For patients prescribed drugs on Philidor's list I give them a script for them to try filling normally. If they're happy with the way that goes, fine. But if they find their regular pharmacy's price to be higher than they like or if their insurance wants me to fill out a stack of pre-authorization paperwork I tell them we'll instead use Philidor. I have a one page form, personalized with my office's information, that covers all 27 products conceivably of Dermatologic interest. We fill in the drug's name, quantity and directions and the patient's name, phone number, date of birth and zip code. Period! We fax that one page to Philidor and tell the patient to call Philidor later to provide their own shipping, payment and if they have any, insurance, information. Philidor ships out the medication and deals with any insurance on its own. They have two price tiers, one for folks with insurance and a cash only price for those who don't. The former tops at $35 and the latter at $75. My staff reports zero patient complaints to date and it is MUCH easier for us than the usual pre-authorization paperwork run around. I've had a couple other other drug company representatives tell me they intend similar plans, but none have yet provided sufficient details to use them.

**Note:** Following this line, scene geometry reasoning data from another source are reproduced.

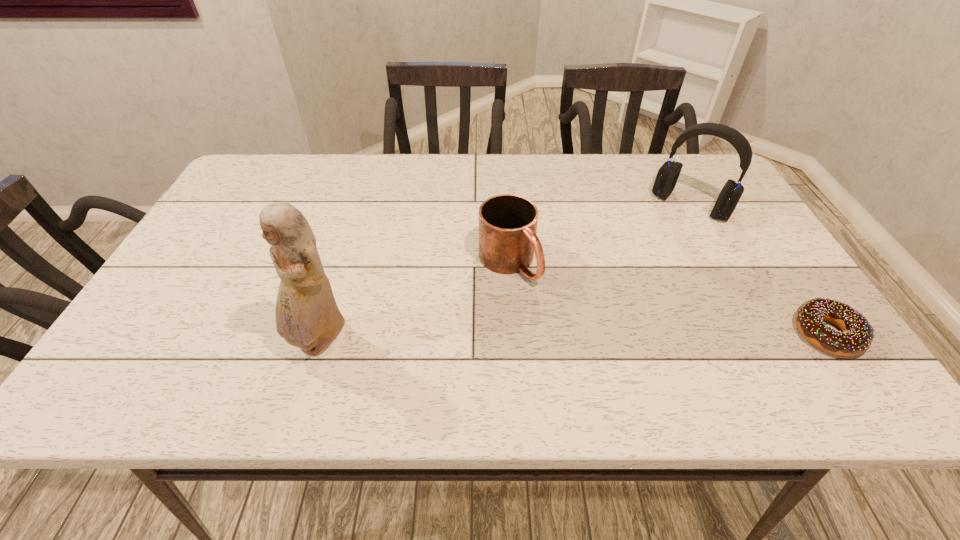
In order to click on vacant space on the desktop that is between the tallest object and the shortest object and is positioned on the headband of the headset in this screenshot , I will do `click(593, 337)`.

This screenshot has width=960, height=540. What are the coordinates of `vacant space on the desktop that is between the leftmost object and the shortest object and is positioned on the side of the mug with the handle` in the screenshot? It's located at (581, 338).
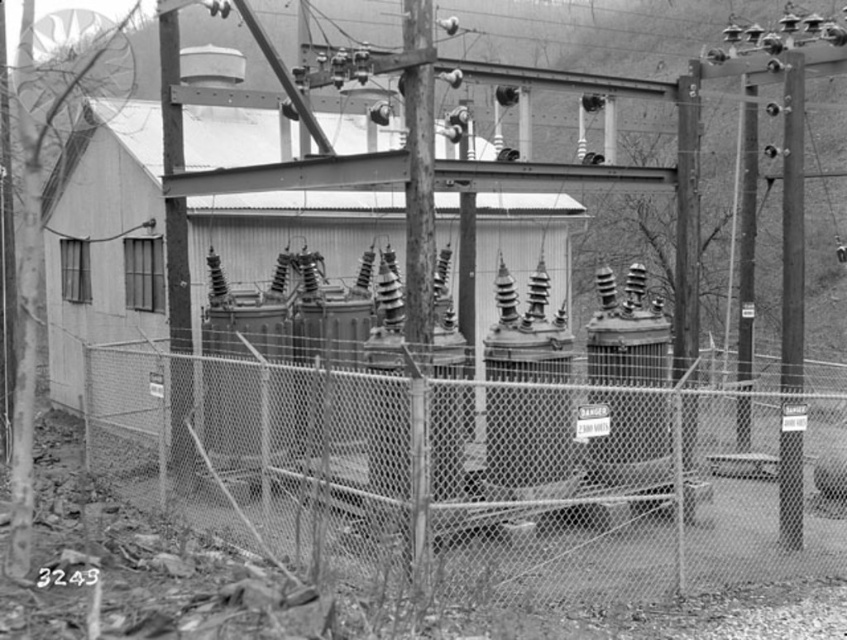
Question: Which point is farther to the camera?

Choices:
 (A) chain link fence at center
 (B) metallic gray pole at right
 (C) smooth metal pole at upper left
 (D) metallic pole at right

Answer: (C)

Question: Among these points, which one is farthest from the camera?

Choices:
 (A) (176, 317)
 (B) (792, 444)
 (C) (745, 332)

Answer: (C)

Question: Can you confirm if metallic gray pole at right is bigger than smooth metal pole at upper left?

Choices:
 (A) no
 (B) yes

Answer: (A)

Question: Does chain link fence at center have a lesser width compared to metallic pole at right?

Choices:
 (A) no
 (B) yes

Answer: (B)

Question: Can you confirm if smooth metal pole at upper left is bigger than metallic pole at right?

Choices:
 (A) no
 (B) yes

Answer: (A)

Question: Which point is closer to the camera?

Choices:
 (A) (173, 129)
 (B) (740, 257)

Answer: (A)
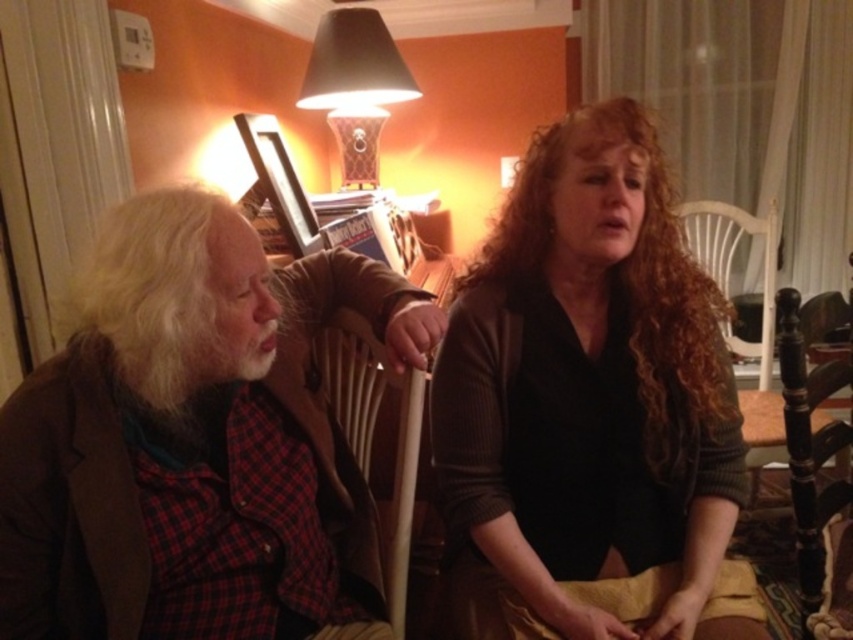
You are a tailor who needs to determine which item between the dark brown sweater at center and the matte black lampshade at upper center requires a larger piece of fabric for its base material. Based on the scene, which one would you prioritize?

Result: The dark brown sweater at center requires a larger piece of fabric since its width surpasses that of the matte black lampshade at upper center.

You are a guest entering the living room and see the dark brown sweater at center and the wooden chair at center. Which object is closer to you?

The dark brown sweater at center is closer to you because it is in front of the wooden chair at center.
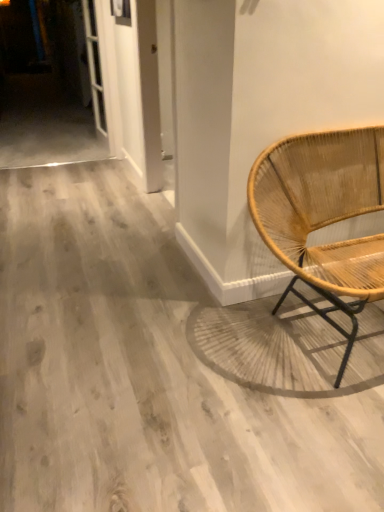
Locate an element on the screen. Image resolution: width=384 pixels, height=512 pixels. blank area beneath brown wicker chair at right (from a real-world perspective) is located at coordinates (317, 335).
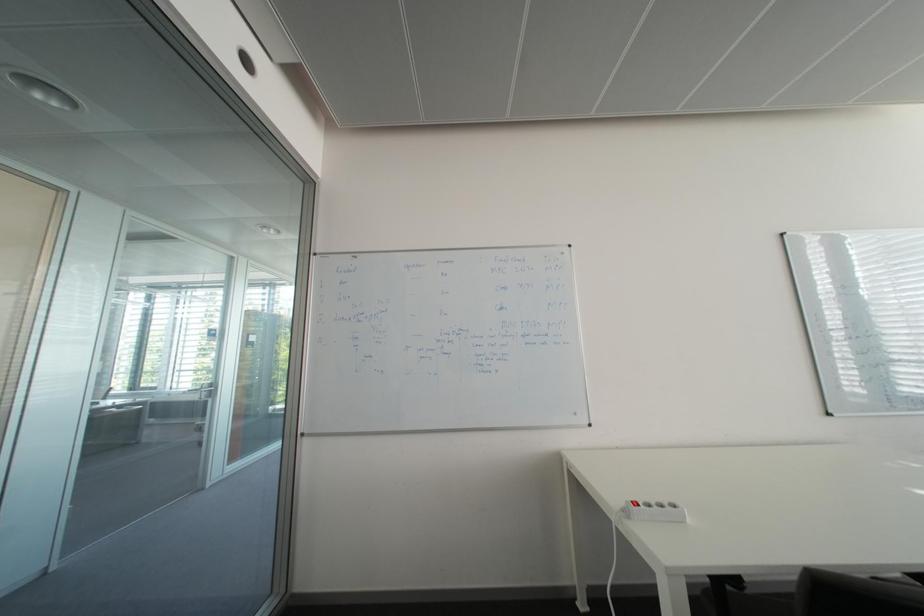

The only losers I see at the consumer end are the local pharmacies and their distribution networks. I value them as useful sources of information for my patients and as sometimes invaluable sources of information for me with complicated patients. I don't want to see them hurt, but I strongly value a free market. Until we can get Obama, et al, out of the middle of things this strikes me as a reasonable approach at the consumer end of the business model. Now if they really are cooking the corporate books to make this work at the other end and are thus defrauding investors there may be a problem, one I'm not qualified to specifically evaluate. Although I'm confident getting rid of Obama, his friends, and their policies would greatly reduce the potential for such problems.
“The only losers I see at the consumer end are the local pharmacies and their distribution networks.”
Bypassing the distribution networks seems to be a tempest boiling away. I’m thinking of the hedge fund manager who lost a ton of client money and was fired by the board.
You may remember him from the news a few months ago that he bought the patent or the rights to a drug that was invented back in the fifties and then jacked the price up to the sky, dealing only with hospitals direct. Can’t remember his name.
He probably stopped ‘donating’ his Obama protection bucks. The One keeps those who pay out of trouble and out of the news unless they go WAY over the edge.